Collected data
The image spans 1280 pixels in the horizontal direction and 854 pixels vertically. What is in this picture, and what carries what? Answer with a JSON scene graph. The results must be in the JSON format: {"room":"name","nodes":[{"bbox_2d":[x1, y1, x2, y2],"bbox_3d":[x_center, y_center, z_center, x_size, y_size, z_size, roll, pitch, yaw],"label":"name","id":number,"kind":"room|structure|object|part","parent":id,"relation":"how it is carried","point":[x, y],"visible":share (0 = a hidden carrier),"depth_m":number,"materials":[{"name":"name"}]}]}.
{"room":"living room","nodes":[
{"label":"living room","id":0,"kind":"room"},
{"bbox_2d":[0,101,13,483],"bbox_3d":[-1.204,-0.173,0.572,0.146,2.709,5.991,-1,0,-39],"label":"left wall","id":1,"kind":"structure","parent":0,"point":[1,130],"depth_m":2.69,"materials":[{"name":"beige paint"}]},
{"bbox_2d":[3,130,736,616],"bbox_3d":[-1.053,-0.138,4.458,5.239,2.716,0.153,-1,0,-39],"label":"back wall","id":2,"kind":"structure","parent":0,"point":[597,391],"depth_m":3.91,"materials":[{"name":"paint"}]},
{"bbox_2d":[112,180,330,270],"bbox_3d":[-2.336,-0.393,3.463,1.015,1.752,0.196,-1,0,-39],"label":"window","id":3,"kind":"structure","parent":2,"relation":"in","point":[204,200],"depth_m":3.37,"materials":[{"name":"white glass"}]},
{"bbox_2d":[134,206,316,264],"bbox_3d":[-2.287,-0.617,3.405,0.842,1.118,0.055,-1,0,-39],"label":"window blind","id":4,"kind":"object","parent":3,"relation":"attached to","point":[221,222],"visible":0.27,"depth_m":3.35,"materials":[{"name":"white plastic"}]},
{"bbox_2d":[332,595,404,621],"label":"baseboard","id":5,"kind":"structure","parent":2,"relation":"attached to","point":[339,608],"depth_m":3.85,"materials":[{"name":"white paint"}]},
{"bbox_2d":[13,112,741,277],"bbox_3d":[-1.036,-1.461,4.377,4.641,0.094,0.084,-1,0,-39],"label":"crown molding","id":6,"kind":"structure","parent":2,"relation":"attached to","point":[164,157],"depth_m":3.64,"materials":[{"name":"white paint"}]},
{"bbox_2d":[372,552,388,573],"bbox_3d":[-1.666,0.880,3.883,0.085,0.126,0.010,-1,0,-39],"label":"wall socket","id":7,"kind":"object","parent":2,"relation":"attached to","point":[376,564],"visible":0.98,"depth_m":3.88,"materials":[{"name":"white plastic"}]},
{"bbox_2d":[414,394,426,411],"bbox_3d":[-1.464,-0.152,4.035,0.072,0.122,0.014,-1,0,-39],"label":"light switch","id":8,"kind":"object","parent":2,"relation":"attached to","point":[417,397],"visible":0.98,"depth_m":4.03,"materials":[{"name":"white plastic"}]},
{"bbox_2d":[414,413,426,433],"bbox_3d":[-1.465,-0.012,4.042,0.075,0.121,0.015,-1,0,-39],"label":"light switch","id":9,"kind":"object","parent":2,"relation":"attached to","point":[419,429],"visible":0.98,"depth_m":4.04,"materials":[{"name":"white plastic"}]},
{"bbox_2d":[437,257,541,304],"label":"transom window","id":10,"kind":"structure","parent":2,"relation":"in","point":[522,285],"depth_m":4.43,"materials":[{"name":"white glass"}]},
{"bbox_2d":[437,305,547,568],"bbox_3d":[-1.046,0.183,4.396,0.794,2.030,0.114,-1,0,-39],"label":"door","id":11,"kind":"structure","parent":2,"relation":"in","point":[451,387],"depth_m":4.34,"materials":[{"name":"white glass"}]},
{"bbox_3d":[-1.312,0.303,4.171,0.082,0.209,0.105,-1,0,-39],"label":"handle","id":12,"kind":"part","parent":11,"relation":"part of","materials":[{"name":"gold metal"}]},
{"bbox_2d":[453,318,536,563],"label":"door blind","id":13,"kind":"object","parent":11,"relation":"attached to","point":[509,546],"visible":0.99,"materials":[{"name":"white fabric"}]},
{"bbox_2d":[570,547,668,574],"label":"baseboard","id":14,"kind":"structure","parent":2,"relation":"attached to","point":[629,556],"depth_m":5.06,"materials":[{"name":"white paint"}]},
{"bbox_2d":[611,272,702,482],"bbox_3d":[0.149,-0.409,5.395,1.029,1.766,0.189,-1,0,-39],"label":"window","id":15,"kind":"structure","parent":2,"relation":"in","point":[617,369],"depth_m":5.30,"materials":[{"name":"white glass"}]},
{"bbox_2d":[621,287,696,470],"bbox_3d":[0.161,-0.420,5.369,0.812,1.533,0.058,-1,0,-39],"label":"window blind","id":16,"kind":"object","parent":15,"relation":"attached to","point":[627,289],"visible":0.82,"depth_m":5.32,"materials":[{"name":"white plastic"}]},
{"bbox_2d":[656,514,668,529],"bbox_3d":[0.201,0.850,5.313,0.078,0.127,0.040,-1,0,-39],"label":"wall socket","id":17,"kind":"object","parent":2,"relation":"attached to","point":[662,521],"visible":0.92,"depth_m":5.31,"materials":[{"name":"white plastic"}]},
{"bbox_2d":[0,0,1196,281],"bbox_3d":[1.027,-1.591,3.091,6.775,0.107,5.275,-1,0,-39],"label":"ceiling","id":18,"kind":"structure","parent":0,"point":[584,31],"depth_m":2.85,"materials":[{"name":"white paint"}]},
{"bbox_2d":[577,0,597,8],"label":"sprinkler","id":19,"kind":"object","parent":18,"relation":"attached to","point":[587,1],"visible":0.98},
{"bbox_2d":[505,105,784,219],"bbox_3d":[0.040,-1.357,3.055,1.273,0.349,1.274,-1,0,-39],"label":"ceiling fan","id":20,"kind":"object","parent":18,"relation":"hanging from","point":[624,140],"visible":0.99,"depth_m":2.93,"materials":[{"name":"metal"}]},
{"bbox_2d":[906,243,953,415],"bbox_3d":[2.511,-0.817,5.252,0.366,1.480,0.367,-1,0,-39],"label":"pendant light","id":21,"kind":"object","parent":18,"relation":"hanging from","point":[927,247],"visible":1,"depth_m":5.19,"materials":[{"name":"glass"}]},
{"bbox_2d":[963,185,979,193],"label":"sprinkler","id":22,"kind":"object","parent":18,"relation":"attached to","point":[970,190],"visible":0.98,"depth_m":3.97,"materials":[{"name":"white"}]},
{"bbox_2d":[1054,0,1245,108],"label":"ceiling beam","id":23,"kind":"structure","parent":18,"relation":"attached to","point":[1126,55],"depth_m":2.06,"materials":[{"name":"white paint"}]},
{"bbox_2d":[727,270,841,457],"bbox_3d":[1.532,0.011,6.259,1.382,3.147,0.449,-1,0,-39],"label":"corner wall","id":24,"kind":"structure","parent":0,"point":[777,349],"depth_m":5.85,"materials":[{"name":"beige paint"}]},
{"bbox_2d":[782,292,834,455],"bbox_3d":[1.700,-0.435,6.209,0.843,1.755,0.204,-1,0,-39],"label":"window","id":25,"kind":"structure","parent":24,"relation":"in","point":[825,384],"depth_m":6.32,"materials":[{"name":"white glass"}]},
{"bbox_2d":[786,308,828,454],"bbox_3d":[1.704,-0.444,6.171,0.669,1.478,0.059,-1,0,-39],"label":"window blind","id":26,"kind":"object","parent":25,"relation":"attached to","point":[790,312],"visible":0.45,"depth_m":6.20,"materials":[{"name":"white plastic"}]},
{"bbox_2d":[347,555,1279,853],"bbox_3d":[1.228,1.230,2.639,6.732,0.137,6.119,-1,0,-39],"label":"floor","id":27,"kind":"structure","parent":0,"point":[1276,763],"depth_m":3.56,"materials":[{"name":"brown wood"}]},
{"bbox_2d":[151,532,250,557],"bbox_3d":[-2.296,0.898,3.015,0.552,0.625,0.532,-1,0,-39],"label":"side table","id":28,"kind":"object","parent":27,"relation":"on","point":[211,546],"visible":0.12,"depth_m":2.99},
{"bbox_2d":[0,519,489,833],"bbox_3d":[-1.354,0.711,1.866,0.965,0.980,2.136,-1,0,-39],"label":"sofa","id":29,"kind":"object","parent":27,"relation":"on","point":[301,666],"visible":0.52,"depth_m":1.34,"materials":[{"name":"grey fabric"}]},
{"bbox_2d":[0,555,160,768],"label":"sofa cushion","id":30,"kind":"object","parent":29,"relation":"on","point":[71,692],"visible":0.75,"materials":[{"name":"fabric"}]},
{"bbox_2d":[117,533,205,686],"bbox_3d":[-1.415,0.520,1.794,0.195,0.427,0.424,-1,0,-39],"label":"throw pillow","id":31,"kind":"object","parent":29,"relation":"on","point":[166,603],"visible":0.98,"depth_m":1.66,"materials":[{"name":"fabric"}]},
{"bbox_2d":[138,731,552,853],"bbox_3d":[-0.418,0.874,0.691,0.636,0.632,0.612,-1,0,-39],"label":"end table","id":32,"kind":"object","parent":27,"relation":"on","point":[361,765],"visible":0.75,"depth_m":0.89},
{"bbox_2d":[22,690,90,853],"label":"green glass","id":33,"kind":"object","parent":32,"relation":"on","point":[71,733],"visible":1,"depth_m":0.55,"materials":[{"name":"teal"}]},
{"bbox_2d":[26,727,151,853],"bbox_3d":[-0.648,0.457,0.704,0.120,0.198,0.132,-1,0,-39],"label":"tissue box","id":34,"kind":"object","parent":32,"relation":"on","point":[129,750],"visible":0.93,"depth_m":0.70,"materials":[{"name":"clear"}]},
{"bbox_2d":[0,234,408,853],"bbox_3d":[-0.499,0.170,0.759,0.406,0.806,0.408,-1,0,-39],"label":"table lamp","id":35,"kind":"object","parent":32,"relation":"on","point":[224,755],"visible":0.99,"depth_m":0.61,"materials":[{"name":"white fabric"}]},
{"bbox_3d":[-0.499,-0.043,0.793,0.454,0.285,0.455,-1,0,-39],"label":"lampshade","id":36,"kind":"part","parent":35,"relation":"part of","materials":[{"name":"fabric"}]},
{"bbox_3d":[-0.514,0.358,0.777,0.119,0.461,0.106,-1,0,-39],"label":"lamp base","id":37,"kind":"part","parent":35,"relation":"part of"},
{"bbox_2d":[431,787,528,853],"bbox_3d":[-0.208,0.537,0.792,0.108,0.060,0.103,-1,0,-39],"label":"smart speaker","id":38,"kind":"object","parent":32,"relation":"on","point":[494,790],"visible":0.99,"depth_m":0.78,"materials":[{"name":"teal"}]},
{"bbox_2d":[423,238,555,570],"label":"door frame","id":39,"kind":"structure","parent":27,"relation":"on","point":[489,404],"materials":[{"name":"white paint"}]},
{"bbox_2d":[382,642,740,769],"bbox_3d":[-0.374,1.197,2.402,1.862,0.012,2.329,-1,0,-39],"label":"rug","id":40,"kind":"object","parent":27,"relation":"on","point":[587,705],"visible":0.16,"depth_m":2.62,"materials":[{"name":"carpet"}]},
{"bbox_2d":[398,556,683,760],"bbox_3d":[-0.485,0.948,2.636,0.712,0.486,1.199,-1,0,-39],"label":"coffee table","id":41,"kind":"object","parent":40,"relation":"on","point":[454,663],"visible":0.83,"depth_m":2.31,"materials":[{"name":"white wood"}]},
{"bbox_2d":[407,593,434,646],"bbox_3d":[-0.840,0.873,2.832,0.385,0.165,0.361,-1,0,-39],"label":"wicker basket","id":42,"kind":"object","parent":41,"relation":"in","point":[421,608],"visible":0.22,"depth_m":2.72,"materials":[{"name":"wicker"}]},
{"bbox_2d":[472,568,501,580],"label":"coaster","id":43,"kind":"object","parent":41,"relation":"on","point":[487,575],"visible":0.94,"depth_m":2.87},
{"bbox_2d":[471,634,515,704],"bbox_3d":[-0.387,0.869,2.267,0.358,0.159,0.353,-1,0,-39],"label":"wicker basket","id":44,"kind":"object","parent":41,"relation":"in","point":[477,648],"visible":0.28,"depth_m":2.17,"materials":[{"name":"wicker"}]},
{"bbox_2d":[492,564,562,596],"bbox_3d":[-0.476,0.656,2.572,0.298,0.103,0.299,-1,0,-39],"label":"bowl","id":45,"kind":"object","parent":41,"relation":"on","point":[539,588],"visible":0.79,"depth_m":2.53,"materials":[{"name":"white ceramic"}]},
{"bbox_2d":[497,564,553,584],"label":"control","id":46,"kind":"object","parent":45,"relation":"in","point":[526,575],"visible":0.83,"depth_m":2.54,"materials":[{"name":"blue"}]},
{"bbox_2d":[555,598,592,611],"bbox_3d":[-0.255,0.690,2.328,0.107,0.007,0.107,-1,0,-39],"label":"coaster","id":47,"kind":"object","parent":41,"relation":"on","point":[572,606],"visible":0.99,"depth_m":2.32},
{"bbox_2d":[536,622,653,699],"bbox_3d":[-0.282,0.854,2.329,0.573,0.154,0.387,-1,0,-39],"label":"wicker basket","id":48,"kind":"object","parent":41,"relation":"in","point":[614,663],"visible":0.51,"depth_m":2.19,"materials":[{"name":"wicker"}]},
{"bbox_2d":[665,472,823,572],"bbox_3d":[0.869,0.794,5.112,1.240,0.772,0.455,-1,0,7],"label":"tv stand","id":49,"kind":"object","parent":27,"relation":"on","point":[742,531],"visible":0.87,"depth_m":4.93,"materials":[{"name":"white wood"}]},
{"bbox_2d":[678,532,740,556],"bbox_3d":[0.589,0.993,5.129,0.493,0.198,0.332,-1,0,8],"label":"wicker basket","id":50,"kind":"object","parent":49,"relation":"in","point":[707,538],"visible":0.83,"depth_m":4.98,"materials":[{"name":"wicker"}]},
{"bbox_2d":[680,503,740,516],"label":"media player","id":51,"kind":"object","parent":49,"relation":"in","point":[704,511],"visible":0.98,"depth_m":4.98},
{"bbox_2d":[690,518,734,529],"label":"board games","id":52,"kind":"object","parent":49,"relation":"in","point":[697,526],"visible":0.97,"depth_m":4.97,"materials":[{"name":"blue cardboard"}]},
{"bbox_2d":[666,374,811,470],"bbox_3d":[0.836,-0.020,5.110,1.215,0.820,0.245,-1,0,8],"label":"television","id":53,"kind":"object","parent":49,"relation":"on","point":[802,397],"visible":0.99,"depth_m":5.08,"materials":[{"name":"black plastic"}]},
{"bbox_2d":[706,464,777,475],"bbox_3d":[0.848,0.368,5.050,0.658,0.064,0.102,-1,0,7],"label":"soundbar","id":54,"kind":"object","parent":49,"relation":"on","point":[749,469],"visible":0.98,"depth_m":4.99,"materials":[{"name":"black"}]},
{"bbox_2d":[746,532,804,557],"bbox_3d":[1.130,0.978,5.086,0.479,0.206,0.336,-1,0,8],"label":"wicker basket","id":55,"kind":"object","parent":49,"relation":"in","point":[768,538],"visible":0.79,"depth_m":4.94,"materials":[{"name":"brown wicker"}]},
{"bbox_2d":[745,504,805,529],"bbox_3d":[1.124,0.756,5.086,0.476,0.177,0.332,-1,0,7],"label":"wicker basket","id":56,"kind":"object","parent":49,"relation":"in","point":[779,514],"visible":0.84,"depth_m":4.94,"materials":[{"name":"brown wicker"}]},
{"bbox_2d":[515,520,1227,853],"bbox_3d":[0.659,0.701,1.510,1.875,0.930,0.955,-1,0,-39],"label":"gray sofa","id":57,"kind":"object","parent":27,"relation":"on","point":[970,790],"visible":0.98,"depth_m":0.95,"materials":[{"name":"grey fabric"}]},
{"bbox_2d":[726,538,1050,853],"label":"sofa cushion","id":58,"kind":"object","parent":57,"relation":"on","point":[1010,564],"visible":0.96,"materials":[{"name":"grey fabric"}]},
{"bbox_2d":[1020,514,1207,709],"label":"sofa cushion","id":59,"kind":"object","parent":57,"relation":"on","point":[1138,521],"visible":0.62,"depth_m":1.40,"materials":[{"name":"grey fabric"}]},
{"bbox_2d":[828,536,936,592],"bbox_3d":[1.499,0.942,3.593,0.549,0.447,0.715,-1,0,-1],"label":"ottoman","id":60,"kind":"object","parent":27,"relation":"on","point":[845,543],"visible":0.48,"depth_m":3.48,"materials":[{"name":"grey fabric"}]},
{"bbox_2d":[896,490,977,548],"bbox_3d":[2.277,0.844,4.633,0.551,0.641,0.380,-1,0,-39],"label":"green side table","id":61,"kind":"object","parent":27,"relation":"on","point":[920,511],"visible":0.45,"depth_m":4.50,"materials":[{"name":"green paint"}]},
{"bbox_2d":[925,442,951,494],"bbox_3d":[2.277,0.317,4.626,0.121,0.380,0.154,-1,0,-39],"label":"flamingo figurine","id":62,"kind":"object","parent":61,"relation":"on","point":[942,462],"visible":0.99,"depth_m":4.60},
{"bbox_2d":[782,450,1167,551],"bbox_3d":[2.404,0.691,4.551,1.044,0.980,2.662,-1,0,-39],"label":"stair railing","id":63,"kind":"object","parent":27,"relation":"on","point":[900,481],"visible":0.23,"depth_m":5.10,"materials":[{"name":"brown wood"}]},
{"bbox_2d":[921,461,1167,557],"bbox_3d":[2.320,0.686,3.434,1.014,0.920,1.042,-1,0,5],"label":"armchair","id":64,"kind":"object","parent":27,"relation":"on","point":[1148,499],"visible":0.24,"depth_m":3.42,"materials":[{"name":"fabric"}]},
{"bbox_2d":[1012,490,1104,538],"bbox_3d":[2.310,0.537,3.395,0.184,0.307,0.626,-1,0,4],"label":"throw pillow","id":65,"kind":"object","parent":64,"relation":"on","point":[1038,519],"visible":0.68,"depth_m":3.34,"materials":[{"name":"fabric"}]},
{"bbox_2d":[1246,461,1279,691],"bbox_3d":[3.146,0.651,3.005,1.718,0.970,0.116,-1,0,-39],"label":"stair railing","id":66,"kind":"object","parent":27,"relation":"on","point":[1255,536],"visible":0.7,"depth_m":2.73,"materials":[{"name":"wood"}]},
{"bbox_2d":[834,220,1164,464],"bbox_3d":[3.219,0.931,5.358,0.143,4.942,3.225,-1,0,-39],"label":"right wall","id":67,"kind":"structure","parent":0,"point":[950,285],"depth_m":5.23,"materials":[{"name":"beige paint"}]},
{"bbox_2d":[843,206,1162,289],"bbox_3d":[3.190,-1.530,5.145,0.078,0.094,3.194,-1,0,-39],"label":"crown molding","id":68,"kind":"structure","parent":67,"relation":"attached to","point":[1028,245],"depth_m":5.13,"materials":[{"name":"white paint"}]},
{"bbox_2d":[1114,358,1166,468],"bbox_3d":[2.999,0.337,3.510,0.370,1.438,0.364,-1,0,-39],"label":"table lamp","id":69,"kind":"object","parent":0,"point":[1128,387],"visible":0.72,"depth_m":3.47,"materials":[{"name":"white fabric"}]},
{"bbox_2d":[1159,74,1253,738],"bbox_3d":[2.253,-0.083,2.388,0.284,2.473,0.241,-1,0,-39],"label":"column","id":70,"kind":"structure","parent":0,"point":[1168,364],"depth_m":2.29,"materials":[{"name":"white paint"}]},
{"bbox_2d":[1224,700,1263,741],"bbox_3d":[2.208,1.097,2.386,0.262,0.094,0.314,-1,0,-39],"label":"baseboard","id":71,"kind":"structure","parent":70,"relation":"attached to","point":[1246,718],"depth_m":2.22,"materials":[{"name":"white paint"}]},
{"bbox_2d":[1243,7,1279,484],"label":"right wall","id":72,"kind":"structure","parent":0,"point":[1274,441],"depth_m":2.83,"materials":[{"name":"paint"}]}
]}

- **Work to be completed**:
Only lines holding the word "coaster" belong in the answer; copy all of them from the records.

- **Solution below**:
{"bbox_2d":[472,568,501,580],"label":"coaster","id":43,"kind":"object","parent":41,"relation":"on","point":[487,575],"visible":0.94,"depth_m":2.87},
{"bbox_2d":[555,598,592,611],"bbox_3d":[-0.255,0.690,2.328,0.107,0.007,0.107,-1,0,-39],"label":"coaster","id":47,"kind":"object","parent":41,"relation":"on","point":[572,606],"visible":0.99,"depth_m":2.32},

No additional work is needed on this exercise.